When O’Cain brought up Laurel Park’s concerns at a meeting of the Local Government Committee for Cooperative Action, Flat Rock Mayor Nick Weedman said the village, too, objected to the bill. Weedman later joined Laurel Park officials in meetings with Edwards and Rep. Tim Moffitt.
“We feel as though Tim is more amenable to changes but Chuck doesn’t seem to be as amenable to those changes,” O’Cain said.
O’Cain’s suggested compromise would be a directive from the Legislature that “each community handle this themselves” with the requirement “that they must do something.”
On some of Laurel Park’s smaller lots “a builder could plop down a triplex and it would be fine” under Edwards’ legislation, O’Cain said. “We have some very narrow roads. The density would not accommodate enough parking. We would have vehicles parking on narrow roads, making it unsafe for our fire department to get through…. We are very much opposed to this bill.”

Bill targets conditional use permitting

Edwards also defended the part of his bill that restricts conditional use permits, which have become a common form of rezoning by the Hendersonville City Council and Henderson County Board of Commissioners. That form of rezoning allows local government to impose restrictions on everything from lighting to noise to hours of operation to sidewalks and open space. One example locally was the county commission’s vote in favor of a 699-unit residential development on the Tap Root Dairy property, which imposed dozens of conditions on the developer.
“I’ve heard a lot of good arguments from folks on why conditional use permits are necessary,” Edwards said, “but I believe in just listening to builders and developers and property owners around our district and around the state, the original intent of conditional use zoning has gone well beyond what was intended.”

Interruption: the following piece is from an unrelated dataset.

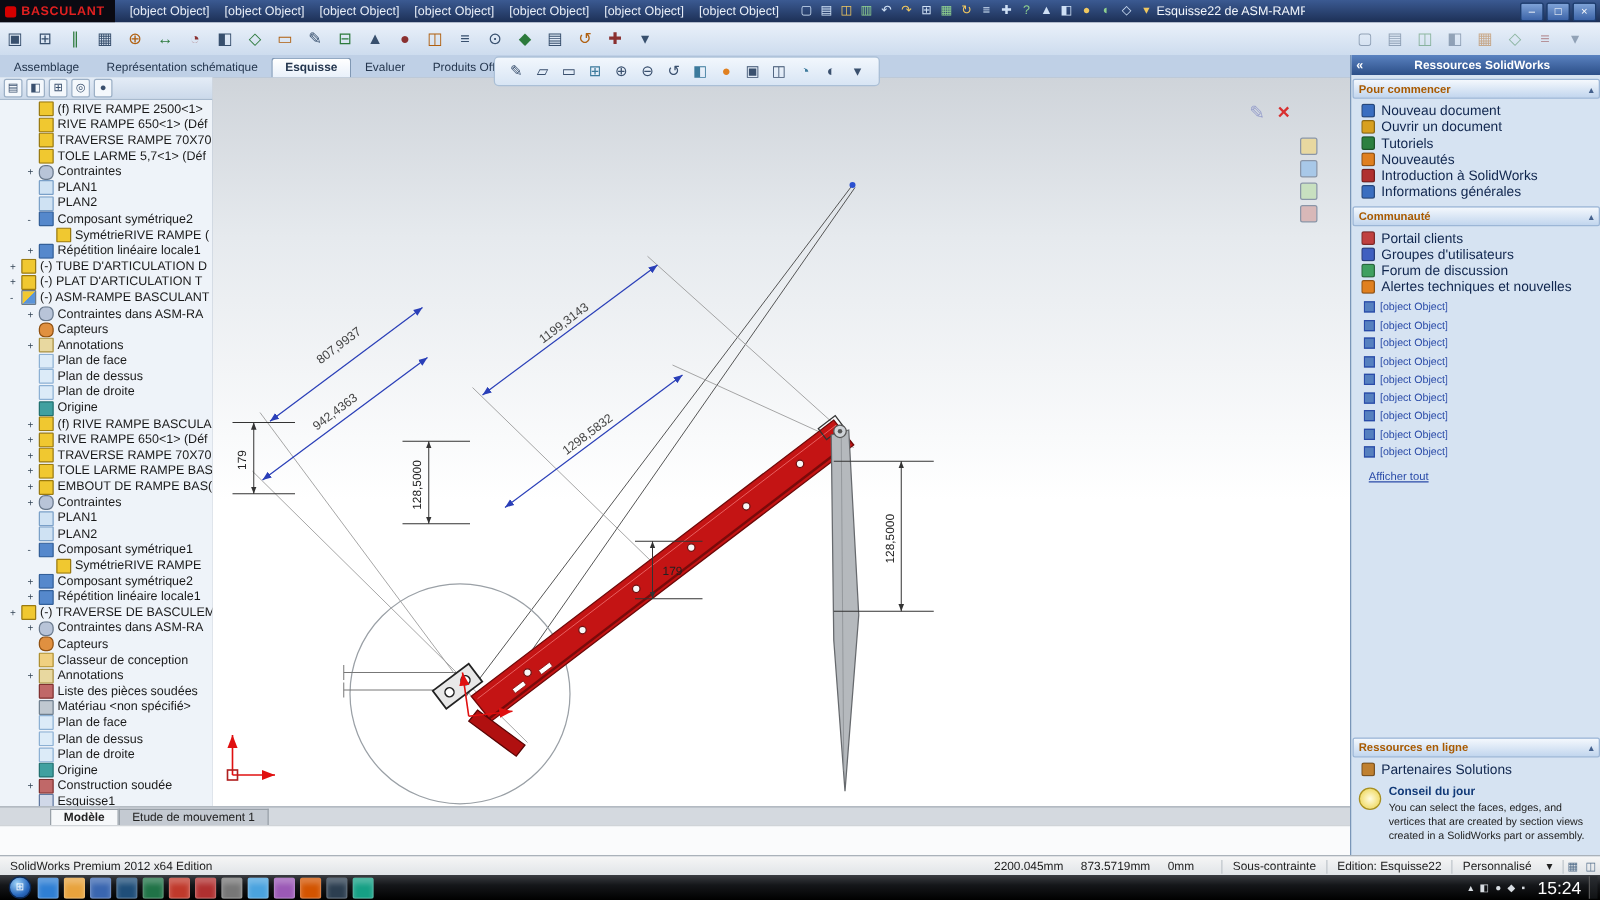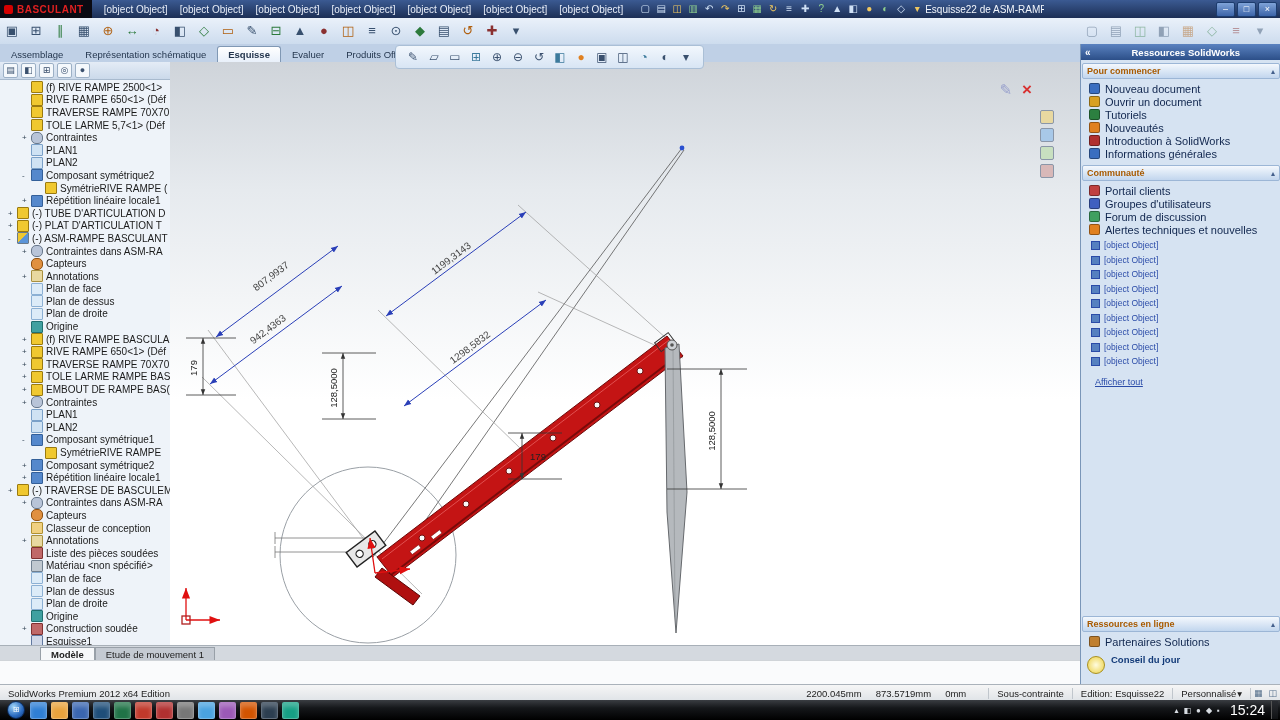"You can select the faces," div.tiptext { html: none -> <div>You can select the faces, edges, and vertices that are created by section views created in a SolidWorks part or assembly.</div> }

He closed his defense of the bill before the Land of Sky members by issuing a challenge to “all of you out there that are opponents of this bill. I offer you the personal challenge that next time you hire a policeman, a fireman, an administrator, a sanitation worker in your local government — if you’ll put them in a car with you and drive them inside the borders of your local government and help them find a place to live that they can afford based on the salary that you offered them.”